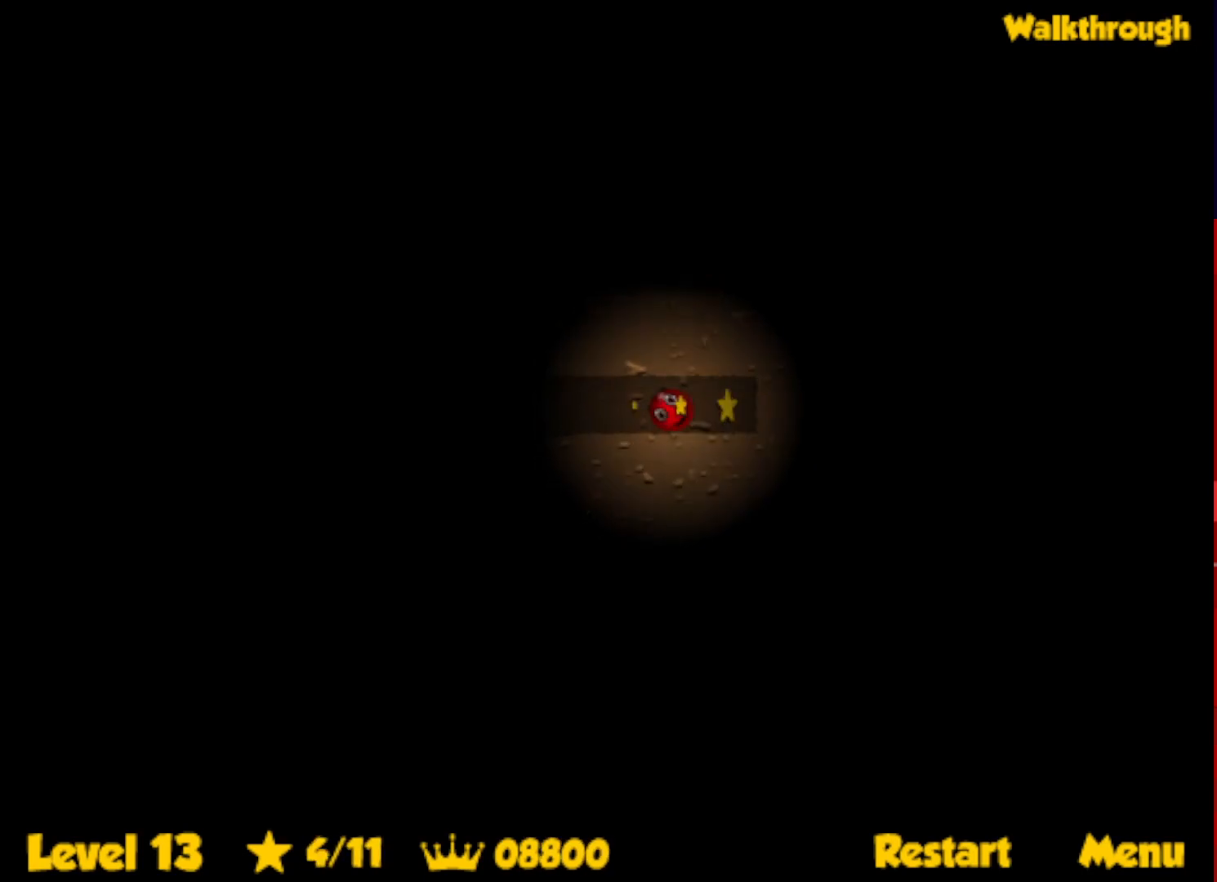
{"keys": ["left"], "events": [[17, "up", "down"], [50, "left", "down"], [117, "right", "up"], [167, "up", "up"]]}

_ _ _ _

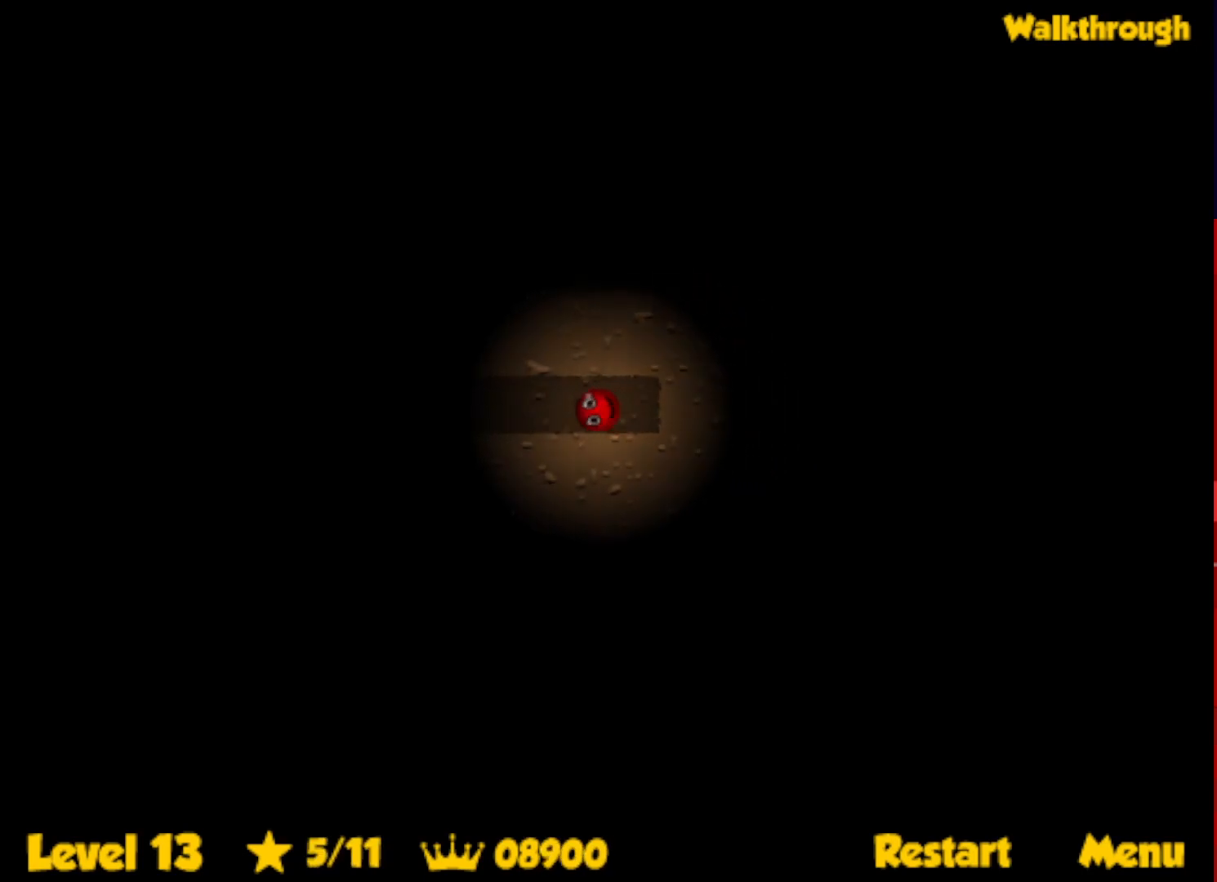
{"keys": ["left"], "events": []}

_ _ _ _

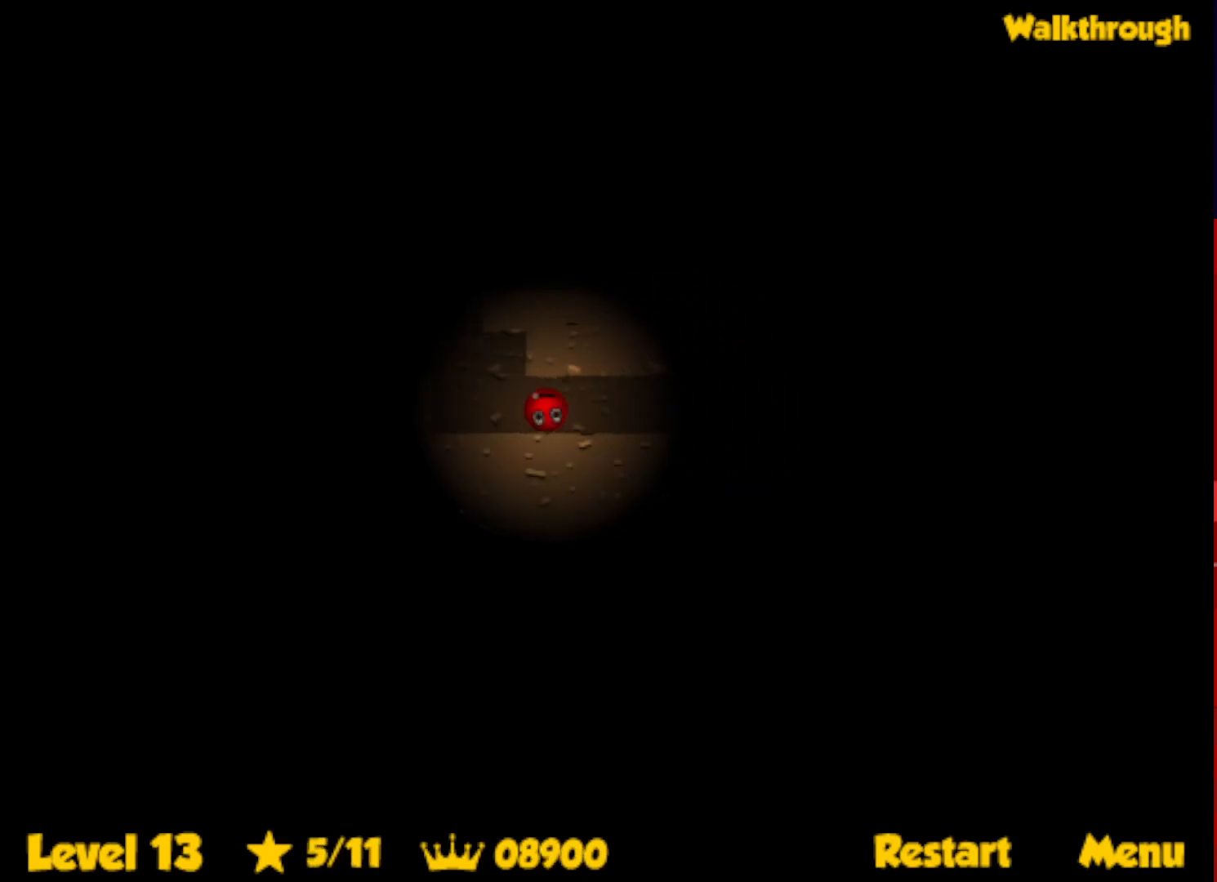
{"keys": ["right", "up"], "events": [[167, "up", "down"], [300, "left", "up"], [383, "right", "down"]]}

_ _ _ _

Look through the records and gather each line with the word "right".

Exercise output>
{"keys": ["left"], "events": [[17, "up", "down"], [50, "left", "down"], [117, "right", "up"], [167, "up", "up"]]}
{"keys": ["right", "up"], "events": [[167, "up", "down"], [300, "left", "up"], [383, "right", "down"]]}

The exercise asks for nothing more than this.